Il est regrettable que la formation de bulles, à l’intérieur desquelles tous sont d’accord et tous les autres, ceux qui sont en dehors de leur bulle, ont tort, soit également en augmentation dans l’Eglise. Il en va de même pour les hommes, ce qui témoigne d’une évolution préoccupante dans tous les secteurs de la société. Le sens de la réconciliation, du compromis et de la valeur de la diversité se perd.
Vous avez récemment signé un livre sur la Pentecôte sous-titré : « Pourquoi nous ne renoncerons pas au christianisme ». Comment répondez-vous, pour votre part, à cette question ?
Je ne renoncerai pas au christianisme parce qu’il est la raison de mon espoir et qu’il signifie une perspective sur les personnes qui devient si claire dans les rencontres de Jésus avec les gens. La dignité et la perspective sont inhérentes à chaque personne, véritablement à chaque personne. Dans le dialogue avec Jésus, les personnes font l’expérience d’une dynamique qui leur ouvre un chemin et leur permet de découvrir une perspective pour leur vie. Dans un monde où il y a tant de mépris pour l’humanité et de violence brutale envers les personnes, c’est le véritable tournant dont nous avons besoin.
Vous avez souvent parlé de la manière dont vos premières années professionnelles, à partir de 1980, en tant que théologienne au Cusanuswerk – la fondation des évêques allemands pour la promotion des étudiants les plus doués – vous ont inspirée et formée, ainsi que de la liberté intellectuelle qui y régnait. Quels conseils donneriez-vous aux jeunes catholiques allemandes qui souhaiteraient vivre une expérience similaire aujourd’hui ?
Mon conseil aux jeunes est le suivant : n’attendez pas que l’Eglise bouge. Rassemblez-vous pour former une communauté. Développez un sens de ce qui est important pour vous sur la base de votre foi. Faites ce que vous pensez être nécessaire. Découvrez les nombreux langages de la foi. C’est ce qu’a fait Andrea Riccardi en Italie, il y a plus de 50 ans, en fondant la communauté de Sant’Egidio.

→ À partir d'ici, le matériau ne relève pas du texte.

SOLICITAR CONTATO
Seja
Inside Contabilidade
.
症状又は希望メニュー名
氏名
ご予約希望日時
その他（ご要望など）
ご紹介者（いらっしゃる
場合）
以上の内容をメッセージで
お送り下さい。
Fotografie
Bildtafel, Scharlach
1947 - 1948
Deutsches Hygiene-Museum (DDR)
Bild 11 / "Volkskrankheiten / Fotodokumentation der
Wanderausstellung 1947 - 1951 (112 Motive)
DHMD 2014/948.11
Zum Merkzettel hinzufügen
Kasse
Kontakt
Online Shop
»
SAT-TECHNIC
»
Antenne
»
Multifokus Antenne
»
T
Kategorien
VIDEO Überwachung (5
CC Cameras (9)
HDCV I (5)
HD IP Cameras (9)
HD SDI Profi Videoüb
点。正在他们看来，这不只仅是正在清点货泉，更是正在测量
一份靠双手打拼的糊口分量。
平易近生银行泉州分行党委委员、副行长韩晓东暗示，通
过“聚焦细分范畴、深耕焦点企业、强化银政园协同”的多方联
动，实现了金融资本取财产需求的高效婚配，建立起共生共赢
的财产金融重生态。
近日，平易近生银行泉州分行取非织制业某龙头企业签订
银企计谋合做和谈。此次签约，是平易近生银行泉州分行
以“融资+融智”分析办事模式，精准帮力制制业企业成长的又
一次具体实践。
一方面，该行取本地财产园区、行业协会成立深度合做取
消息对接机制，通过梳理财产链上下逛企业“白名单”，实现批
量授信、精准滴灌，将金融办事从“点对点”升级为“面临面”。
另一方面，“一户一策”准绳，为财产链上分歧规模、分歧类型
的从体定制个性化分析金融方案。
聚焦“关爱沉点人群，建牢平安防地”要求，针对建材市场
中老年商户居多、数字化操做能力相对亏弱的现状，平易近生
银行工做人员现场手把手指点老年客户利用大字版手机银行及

En tant qu’ambassadrice près le Saint-Siège, vous avez appris à connaître l’Eglise sous une perspective complémentaire et universelle et avec une « longue expérience des processus d’inculturation ». Selon vous, pourquoi Rome peine aujourd’hui à encourager un processus d’inculturation théologique sur la question des femmes ?
En raison d’une polarisation croissante. Par conséquent, l’Eglise doit affronter de plus en plus de dilemmes. Si demain, le diaconat et l’ordination des femmes deviennent possibles pour l’Eglise universelle, un grand débat s’ouvrira à ce sujet. Certains sont convaincus que c’est l’Eglise catholique, dans le spectre du christianisme, qui ne s’engage pas dans cette voie. Mais si elle n’est pas empruntée, de plus en plus de croyants – pas seulement en Allemagne et en Europe – se détourneront, non pas nécessairement de la foi, mais de l’Eglise. Voilà le dilemme déprimant.
Supposons que l’Eglise mondiale autorise les femmes à accéder au diaconat et au sacerdoce dans les Eglises locales qui le souhaitent. Quel impact cela aurait-il sur la partie féminine de l’Eglise en Allemagne ?
Cela conduirait également à des débats entre les femmes en Allemagne. Les grands changements ne se font pas sans discussions et divergences d’opinion. C’est le cas dans l’Eglise comme ailleurs. Cependant, une telle démarche peut être l’expression d’une compréhension synodale de l’Eglise universelle.
Au Synode sur la synodalité, dont la session finale se tiendra à Rome en octobre, la question des femmes aura un poids important, même si l’on dit qu’il ne s’agit pas de trancher sur des questions, mais de créer une nouvelle base décisionnelle dans l’Eglise. Quels sont vos espoirs pour le Synode ?
Mon espoir est que le synode soit lié à un nouveau départ de l’Eglise mondiale pour prendre au sérieux la diversité des cultures. Le Pape François a déclaré : « L’Eglise a commencé le jour de la Pentecôte. Ce jour-là, elle s’est prononcée en faveur de la diversité culturelle ». J’aimerais voir un professionnalisme pentecôtiste du synode.